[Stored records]
════════════════

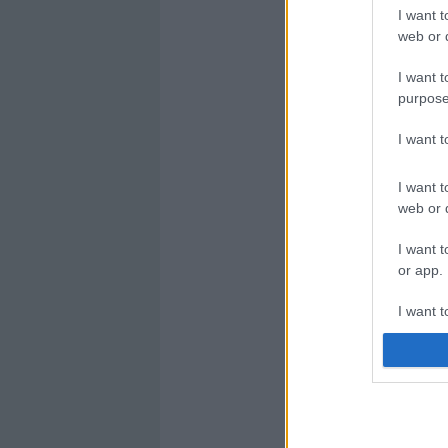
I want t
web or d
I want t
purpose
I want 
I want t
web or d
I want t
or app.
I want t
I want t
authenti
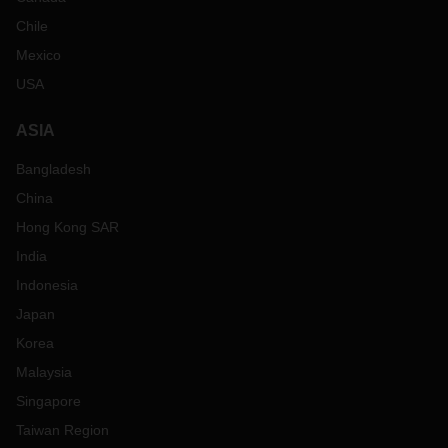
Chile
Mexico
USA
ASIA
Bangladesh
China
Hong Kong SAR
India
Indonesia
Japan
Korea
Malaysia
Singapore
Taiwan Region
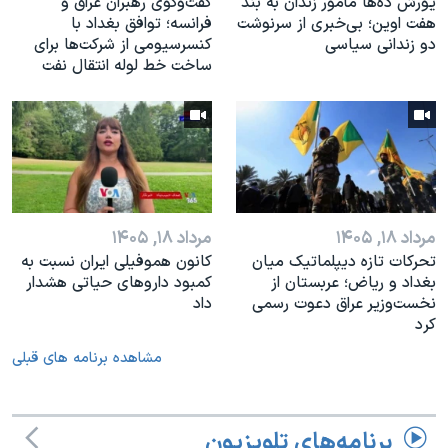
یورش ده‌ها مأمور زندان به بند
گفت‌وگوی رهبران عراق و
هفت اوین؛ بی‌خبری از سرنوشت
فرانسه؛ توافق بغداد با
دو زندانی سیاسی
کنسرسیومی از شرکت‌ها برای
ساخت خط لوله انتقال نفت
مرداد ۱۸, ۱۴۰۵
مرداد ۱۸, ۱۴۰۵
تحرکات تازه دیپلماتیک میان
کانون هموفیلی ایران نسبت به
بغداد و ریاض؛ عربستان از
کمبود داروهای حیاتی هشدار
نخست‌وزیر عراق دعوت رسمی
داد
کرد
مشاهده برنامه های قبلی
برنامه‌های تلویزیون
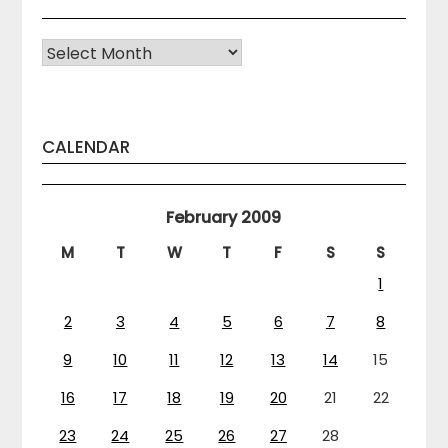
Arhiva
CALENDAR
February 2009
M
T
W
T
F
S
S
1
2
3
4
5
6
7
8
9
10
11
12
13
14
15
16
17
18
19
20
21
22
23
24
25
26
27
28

════════════════

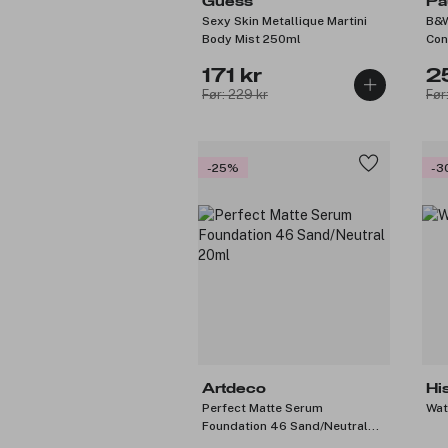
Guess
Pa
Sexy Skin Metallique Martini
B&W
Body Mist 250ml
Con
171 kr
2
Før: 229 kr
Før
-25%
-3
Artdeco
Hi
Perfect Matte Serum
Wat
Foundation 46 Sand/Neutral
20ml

════════════════

• Instruction: Please copy the part of the material above that opens with the line containing "یورش ده‌ها مأمور زندان به بند" and closes with the line containing "برنامه‌های تلویزیون", both included, reproducing every line without change.

• Task result:
یورش ده‌ها مأمور زندان به بند
گفت‌وگوی رهبران عراق و
هفت اوین؛ بی‌خبری از سرنوشت
فرانسه؛ توافق بغداد با
دو زندانی سیاسی
کنسرسیومی از شرکت‌ها برای
ساخت خط لوله انتقال نفت
مرداد ۱۸, ۱۴۰۵
مرداد ۱۸, ۱۴۰۵
تحرکات تازه دیپلماتیک میان
کانون هموفیلی ایران نسبت به
بغداد و ریاض؛ عربستان از
کمبود داروهای حیاتی هشدار
نخست‌وزیر عراق دعوت رسمی
داد
کرد
مشاهده برنامه های قبلی
برنامه‌های تلویزیون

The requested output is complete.